Statistical Evidence for Small-Scale Interchange Reconnection at a Coronal Hole Boundary

TL;DR

This study introduces correlation dimension mapping (CDM), a new method to quantify coronal hole boundary irregularity, revealing small-scale, intermittent complexity variations likely caused by interchange reconnection, thus providing insights into boundary dynamics.

Contribution

The paper presents a novel application of correlation integral called correlation dimension mapping (CDM) to analyze coronal hole boundary complexity and its relation to magnetic topology.

Findings

Boundary complexity varies with neighboring magnetic structures.
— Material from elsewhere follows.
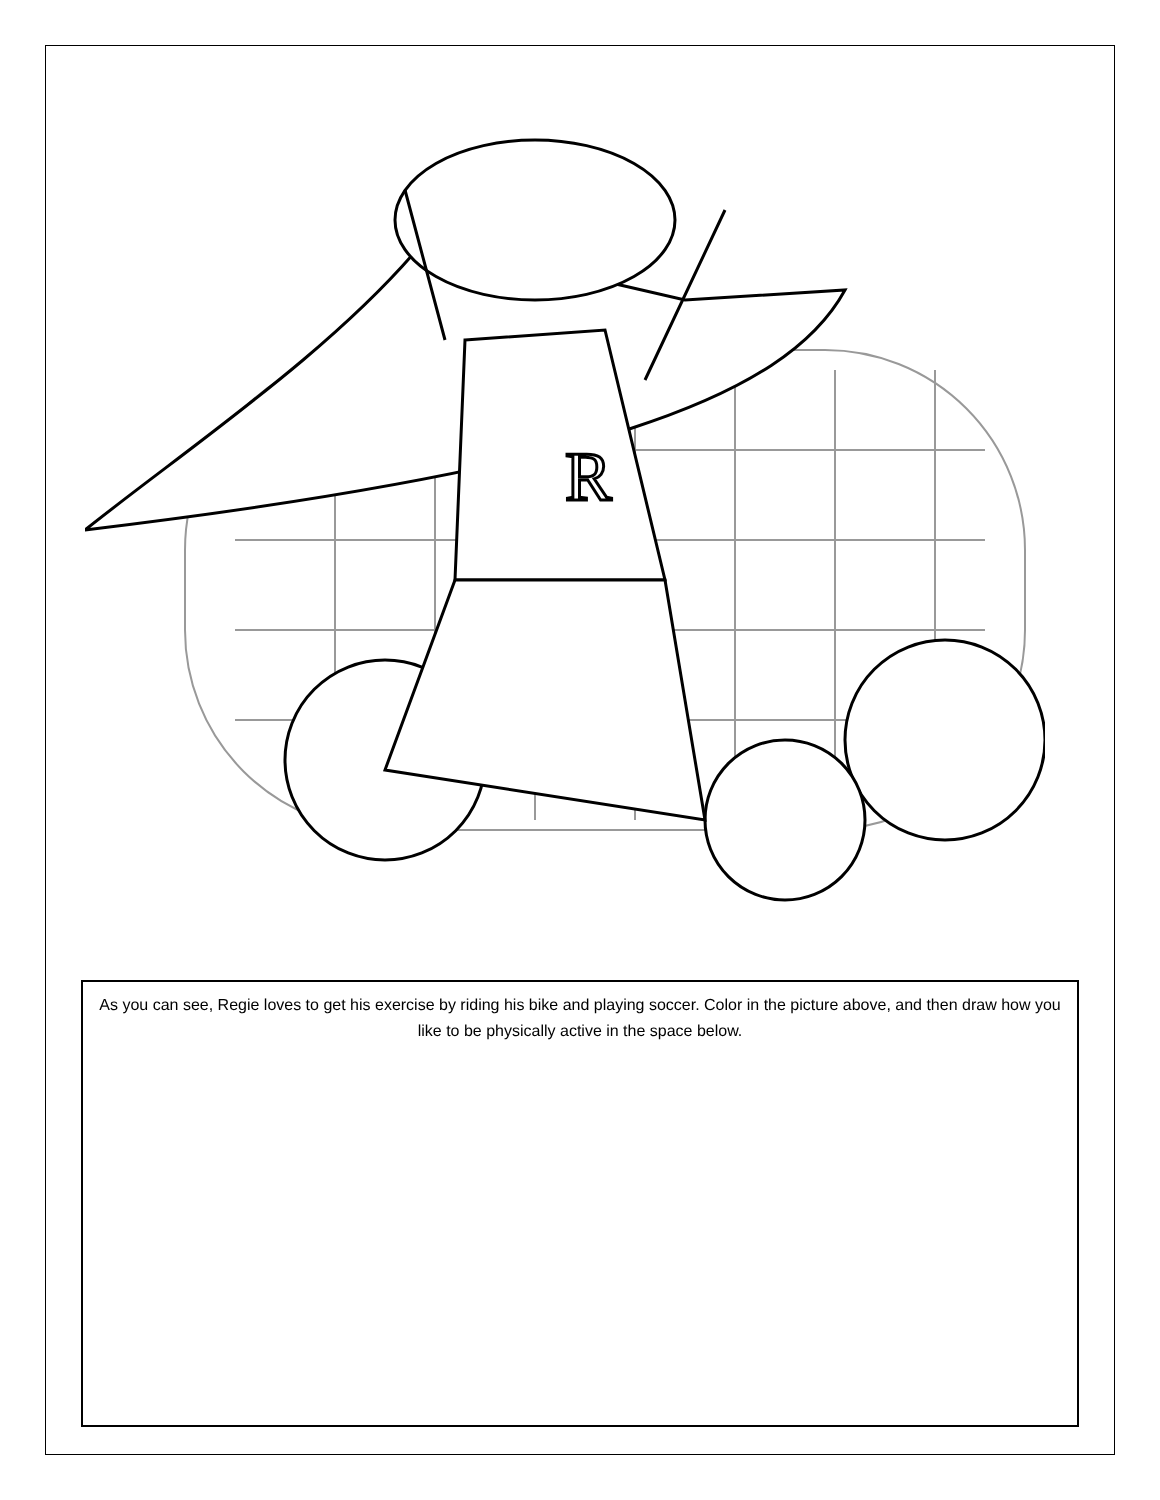R
As you can see, Regie loves to get his exercise by riding his bike and playing soccer. Color in the picture above, and then draw how you like to be physically active in the space below.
Small-scale (5-20 Mm) boundary irregularities are linked to interchange reconnection.

Pseudostreamer boundary shows localized, intermittent complexity changes.

Abstract

Much of coronal hole (CH) research is focused upon determining the boundary and calculating the open flux as accurately as possible. However, the observed boundary itself is worthy of investigation, and holds important clues to the physics transpiring at the interface between the open and closed fields. This Letter reports a powerful new method, an application of the correlation integral which we call correlation dimension mapping (CDM), by which the irregularity of a CH boundary can be objectively quantified. This method highlights the most important spatial scales involved in boundary dynamics, and also allows for easy temporal analysis of the boundary. We apply this method to an equatorial CH bounded on two sides by helmet streamers and on the third by a small pseudostreamer, which we observed at maximum cadence for an hour on 2015 June 4. We argue that the relevant spatial scales are in the range of $\sim 5-20$ Mm, and we find that boundary complexity depends measurably upon the nature of the neighboring closed structure. The boundary along the pseudostreamer shows signs of highly-localized, intermittent complexity variability, likely associated with abrupt changes in the magnetic topology, which would be elegantly explained by interchange reconnection. By contrast, the helmet streamer boundary supports long-lived high-complexity regions. These findings support the recent predictions of interchange reconnection occurring at very small scales in the corona.